Los mensajeros de la paz contra los mensajes del odio

No en mi nombre fue una campaña hecha por los musulmanes para denunciar el terrorismo

Fath El Hamzaoui

Después de una semana de directos, reportajes, noticias curiosas y conexiones directas desde París parece que volverá la normalidad a la  ciudad del amor,  el odio no ha calado. El mensaje de Daesh  hay que leerlo desde su lógica, hacen falta medios para interpretar sus intenciones. Quieren construir un diálogo bélico, pero los mensajes  no se entienden si no se presta atención a sus intenciones.  El lanzamiento de continuos vídeos con amenazas a Occidente tiene dos interpretaciones: la primera es convencer a los musulmanes de alinearse a sus filas y proclamar una cruzada de  musulmanes contra lo que llaman “al kafirun” que viene a significar los infieles; y la segunda interpretación sería  generar miedo en la población occidental para desestabilizar su sistema  político y así crear un clima de bunkerización constante que limite las libertades de los ciudadanos por las medidas de seguridad.

No en mi nombre fue una campaña hecha por los musulmanes para denunciar el terrorismo
No en mi nombre fue una campaña hecha por los musulmanes para denunciar el terrorismo

Los medios de comunicación de todo el mundo han hecho una labor de desligar el islam del terrorismo y  parece que ha quedado bastante claro el mensaje de los musulmanes para responder al terror que podría dividir a  aquéllos que viven en paz.

Ahora conviene hacer una reflexión de cómo responder a la lógica de Daesh.

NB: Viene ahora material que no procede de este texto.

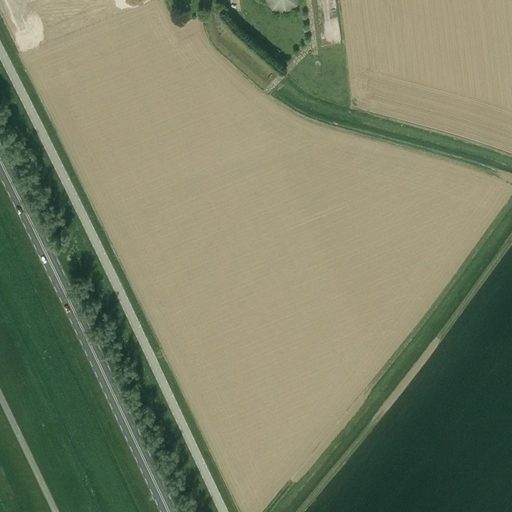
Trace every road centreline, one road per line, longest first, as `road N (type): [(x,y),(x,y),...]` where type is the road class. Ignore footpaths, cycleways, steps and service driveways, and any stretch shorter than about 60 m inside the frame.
road 1 (unclassified): [(226,511),(0,48)]
road 2 (secondary): [(169,511),(0,156)]
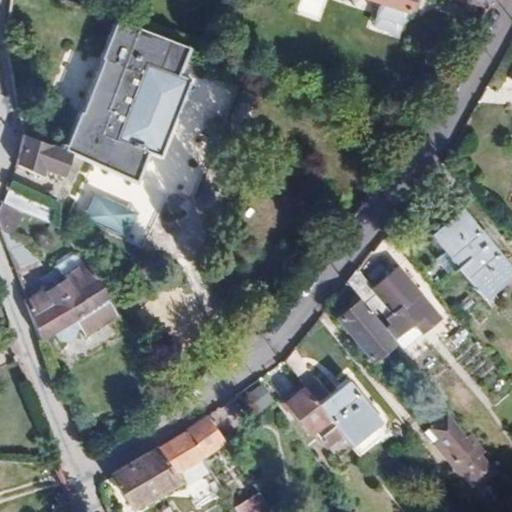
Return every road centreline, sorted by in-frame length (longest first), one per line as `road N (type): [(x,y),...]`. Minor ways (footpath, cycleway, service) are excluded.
road 1 (residential): [(511,0),(379,214),(242,367),(72,482)]
road 2 (residential): [(0,274),(72,482)]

El primer error que podrían cometer los gobiernos de los países occidentales es aceptar el terreno del debate, el fango religioso no conduce a un acuerdo secular, que garantice la paz y el respeto a los derechos humanos, y aún involucrados en las discusiones si el islam que profesan estos terroristas es acertado o no, el primer debate sería a favor de los musulmanes, existe un consenso total de los musulmanes para no aceptar la violencia. En el islam los pactos son sagrados y este consenso es un pacto tanto por la supervivencia del islam como de los musulmanes. El segundo error es la difusión de los mensajes y vídeos de Daesh. La producción al estilo cinematográfico de los terroristas tiene un claro objetivo, su máxima difusión posible. La sociedad de la tecnología comparte éstos mensajes a alta velocidad y Daesh lo tiene en cuenta, usan las redes sociales con expertos managers e incluso cuentan con tecnología  de última generación, por tanto, hay que paralizar cualquier difusión de estos mensajes, usar la censura máxima contra su difusión.

En cuanto a las actuaciones bélicas llevadas por Occidente, no se  han tomado con bastante tiempo, la espontaneidad con  la que ha actuado Francia ha generado el debate si realmente es efectivo un ataque aéreo a las bases  de Daesh.  Se sabe poco sobre sus posicionamientos, y lo más preocupante es que están entre civiles, la ciudad de Raqqa como capital de los terroristas está sufriendo doblemente, por una parte secuestrada por los terroristas y la otra tiene que aguantar ataques aéreos que no tiene discriminación alguna. Ningún país de esta coalición occidental  se ha declinado por una actuación terrestre. Si esto se confirma sería el caos máximo.   Nos planteamos si existen otras alternativas para actuar contra el califato del terror, viendo los errores que se han cometido en Afganistán y en Iraq, la respuesta no es de esperar, las intervenciones militares en estas tierras no han hecho más que empeorar la situación.